## SOURCE EXTRACT
_____

2.8. Statistical analysis
Data were expressed as mean ± SEM, and r2. The data were tested for normality of distribution using the D’Agostino & Pearson test with a confidence interval of 95 %. Statistical comparison between two groups were performed by paired t-test. Two-tailed Pearson’s correlation statistic was used for correlation between Ct values of the different techniques. All statistics and graphs were performed with GraphPad Prism 8.4.3 (La Jolla, USA); p < 0.05 was considered statistically significant.
3. Results
3.1. Sensitivity of detection of the direct technique compared to other sample processing systems
The reference SARS-CoV-2 positive nasopharyngeal samples (n = 23) which were subjected to the four different extraction techniques, were tested by the commercial detection kit that targets the ORF1ab and N genes. The direct technique yielded 100 % sensitivity compared to RNA extracted with the Viral RNA Mini Kit. Trizol RNA extraction gave the second-best sensitivity results (96 %), while both thermal shocks techniques yielded a sensitivity below 90 % (Table 1 ; Fig. 1 ).
Table 1.
Sensitivity of RNA extraction and extraction-free techniques using nasopharyngeal and sputum samples. Results of amplification with detection kit of Sun Yat-sen University and in-house rRT-PCR targeting N gene for all samples.
| Sample | Technique | Total (n) | Positive samples | False negative samples | Sensitivity (%) |
|---|---|---|---|---|---|
| Detection kit of Sun Yat-sen University | |||||
| Nasopharyngeal | Trizol | 23 | 22 | 1 | 95.7 |
| TS 1 | 23 | 19 | 4 | 82.6 | |
| TS 2 | 23 | 19 | 4 | 82.6 | |
| Direct | 23 | 23 | 0 | 100.0 | |
| In-house rRT-PCR | |||||
| Nasopharyngeal | TS 1 | 50 | 44 | 6 | 88.0 % |
| Direct | 50 | 50 | 0 | 100 % | |
| Sputum | TS 1 | 50 | 45 | 5 | 90.0 % |
| Direct | 50 | 50 | 0 | 100.0 | |
Abbreviations: TS, thermal shock.
Fig. 1.
Comparative distribution of cycle threshold (Ct) values obtained by rRT-PCR of the N and ORF1ab genes using conventional RNA extraction methods and extraction-free techniques. Nasopharyngeal samples (n = 23) were processed by four different methods prior to rRT-PCR assays. Viral RNA extraction using a commercial kit was used as the reference method (black circle), results were compared to the following: RNA extraction with Trizol (red circle) (A); Direct sample with RNAse inhibitors (green circle) (B), Thermal shock of 99 °C for 5 min (Thermal Shock 1, purple circle) (C), and Thermal shock of 95 °C for 15 min (Thermal Shock 2, blue circle) (D). Ct values ≥ 40 were considered a negative result (dotted orange line). Mean ± SEM. Paired t-test student (* p < 0.05; ** p < 0.01; *** p < 0.001).

_____

## PROBLEM REQUIREMENTS
Please return the part of the SARS-CoV-2 extraction excerpt above from "Sensitivity of RNA" to "TS, thermal shock.", copied word for word.

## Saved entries
_____

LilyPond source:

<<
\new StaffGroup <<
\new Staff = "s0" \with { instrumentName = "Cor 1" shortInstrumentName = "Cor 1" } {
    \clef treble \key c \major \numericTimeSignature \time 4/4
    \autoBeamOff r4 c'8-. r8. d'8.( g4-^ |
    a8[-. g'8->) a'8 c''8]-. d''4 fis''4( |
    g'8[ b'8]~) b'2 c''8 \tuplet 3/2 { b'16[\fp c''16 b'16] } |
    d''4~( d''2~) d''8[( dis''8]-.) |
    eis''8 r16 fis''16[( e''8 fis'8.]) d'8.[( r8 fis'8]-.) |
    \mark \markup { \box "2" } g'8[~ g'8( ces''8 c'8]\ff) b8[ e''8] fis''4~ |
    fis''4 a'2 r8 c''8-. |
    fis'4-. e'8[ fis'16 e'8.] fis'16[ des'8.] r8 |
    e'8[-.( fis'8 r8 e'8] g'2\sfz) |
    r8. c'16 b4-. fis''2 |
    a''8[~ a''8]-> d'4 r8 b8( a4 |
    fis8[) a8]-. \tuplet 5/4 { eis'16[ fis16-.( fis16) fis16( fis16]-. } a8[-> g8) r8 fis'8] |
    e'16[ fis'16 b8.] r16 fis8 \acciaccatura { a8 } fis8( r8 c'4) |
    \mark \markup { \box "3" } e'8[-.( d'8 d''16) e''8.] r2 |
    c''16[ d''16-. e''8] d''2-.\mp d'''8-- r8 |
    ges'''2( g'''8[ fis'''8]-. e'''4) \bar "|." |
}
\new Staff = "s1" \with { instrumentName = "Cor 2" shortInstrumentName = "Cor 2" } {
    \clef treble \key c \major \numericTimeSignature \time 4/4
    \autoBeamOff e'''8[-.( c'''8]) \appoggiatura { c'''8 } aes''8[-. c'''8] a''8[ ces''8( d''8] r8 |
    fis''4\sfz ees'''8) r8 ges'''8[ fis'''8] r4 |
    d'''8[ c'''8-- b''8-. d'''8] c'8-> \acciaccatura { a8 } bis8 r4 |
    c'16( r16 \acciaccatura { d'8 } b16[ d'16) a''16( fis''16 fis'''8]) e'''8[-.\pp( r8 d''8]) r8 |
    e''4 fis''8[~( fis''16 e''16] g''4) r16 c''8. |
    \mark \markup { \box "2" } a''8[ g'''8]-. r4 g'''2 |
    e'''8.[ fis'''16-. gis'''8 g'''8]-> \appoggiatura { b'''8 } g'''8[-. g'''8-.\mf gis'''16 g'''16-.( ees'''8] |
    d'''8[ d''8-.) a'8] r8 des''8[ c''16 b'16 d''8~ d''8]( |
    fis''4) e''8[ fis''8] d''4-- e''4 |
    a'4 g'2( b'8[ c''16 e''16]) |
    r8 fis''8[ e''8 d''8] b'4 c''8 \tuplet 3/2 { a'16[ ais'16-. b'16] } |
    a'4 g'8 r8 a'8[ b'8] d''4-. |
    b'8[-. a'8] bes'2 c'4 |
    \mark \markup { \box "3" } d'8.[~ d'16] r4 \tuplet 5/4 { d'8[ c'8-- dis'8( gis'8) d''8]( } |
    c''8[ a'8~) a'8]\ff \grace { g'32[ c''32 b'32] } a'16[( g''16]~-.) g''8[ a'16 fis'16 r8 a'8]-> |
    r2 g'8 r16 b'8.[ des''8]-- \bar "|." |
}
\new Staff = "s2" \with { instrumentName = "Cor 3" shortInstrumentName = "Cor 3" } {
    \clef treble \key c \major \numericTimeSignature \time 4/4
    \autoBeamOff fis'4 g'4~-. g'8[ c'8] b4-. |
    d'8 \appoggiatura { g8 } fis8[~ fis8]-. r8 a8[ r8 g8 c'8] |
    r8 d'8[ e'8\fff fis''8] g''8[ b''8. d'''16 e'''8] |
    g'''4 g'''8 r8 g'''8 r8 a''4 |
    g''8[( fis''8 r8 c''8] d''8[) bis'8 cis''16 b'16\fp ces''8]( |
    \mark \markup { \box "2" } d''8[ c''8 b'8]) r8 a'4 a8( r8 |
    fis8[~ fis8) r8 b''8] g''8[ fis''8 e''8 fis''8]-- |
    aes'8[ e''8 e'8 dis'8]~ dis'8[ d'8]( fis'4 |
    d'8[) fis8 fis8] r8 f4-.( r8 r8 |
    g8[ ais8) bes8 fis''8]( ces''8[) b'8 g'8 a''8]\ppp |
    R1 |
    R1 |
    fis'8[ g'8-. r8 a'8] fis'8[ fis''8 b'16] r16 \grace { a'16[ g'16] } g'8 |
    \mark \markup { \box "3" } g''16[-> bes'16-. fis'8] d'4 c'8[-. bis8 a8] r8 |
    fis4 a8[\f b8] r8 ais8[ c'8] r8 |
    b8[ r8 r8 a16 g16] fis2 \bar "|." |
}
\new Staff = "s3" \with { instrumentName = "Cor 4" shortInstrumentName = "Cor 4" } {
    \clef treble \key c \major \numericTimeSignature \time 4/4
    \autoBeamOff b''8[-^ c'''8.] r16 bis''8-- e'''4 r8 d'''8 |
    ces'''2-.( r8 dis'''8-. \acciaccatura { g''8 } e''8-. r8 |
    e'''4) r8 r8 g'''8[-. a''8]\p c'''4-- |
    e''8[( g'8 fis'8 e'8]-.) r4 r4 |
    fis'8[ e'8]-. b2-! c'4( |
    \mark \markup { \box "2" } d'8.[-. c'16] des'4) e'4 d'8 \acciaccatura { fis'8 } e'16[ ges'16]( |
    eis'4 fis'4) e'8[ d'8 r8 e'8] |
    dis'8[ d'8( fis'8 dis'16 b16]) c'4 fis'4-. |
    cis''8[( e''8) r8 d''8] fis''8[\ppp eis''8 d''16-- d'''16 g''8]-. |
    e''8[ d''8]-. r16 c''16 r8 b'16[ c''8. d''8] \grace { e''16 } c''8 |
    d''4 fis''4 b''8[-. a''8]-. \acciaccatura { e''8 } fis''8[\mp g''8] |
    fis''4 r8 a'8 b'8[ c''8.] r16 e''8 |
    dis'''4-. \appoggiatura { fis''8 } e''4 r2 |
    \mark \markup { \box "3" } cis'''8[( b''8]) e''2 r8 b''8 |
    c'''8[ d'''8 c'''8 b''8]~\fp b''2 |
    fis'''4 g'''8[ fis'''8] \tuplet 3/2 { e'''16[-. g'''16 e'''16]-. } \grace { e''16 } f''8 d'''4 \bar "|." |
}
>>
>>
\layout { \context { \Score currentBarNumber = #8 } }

_____

## ANSWER
Sensitivity of RNA extraction and extraction-free techniques using nasopharyngeal and sputum samples. Results of amplification with detection kit of Sun Yat-sen University and in-house rRT-PCR targeting N gene for all samples.
| Sample | Technique | Total (n) | Positive samples | False negative samples | Sensitivity (%) |
|---|---|---|---|---|---|
| Detection kit of Sun Yat-sen University | |||||
| Nasopharyngeal | Trizol | 23 | 22 | 1 | 95.7 |
| TS 1 | 23 | 19 | 4 | 82.6 | |
| TS 2 | 23 | 19 | 4 | 82.6 | |
| Direct | 23 | 23 | 0 | 100.0 | |
| In-house rRT-PCR | |||||
| Nasopharyngeal | TS 1 | 50 | 44 | 6 | 88.0 % |
| Direct | 50 | 50 | 0 | 100 % | |
| Sputum | TS 1 | 50 | 45 | 5 | 90.0 % |
| Direct | 50 | 50 | 0 | 100.0 | |
Abbreviations: TS, thermal shock.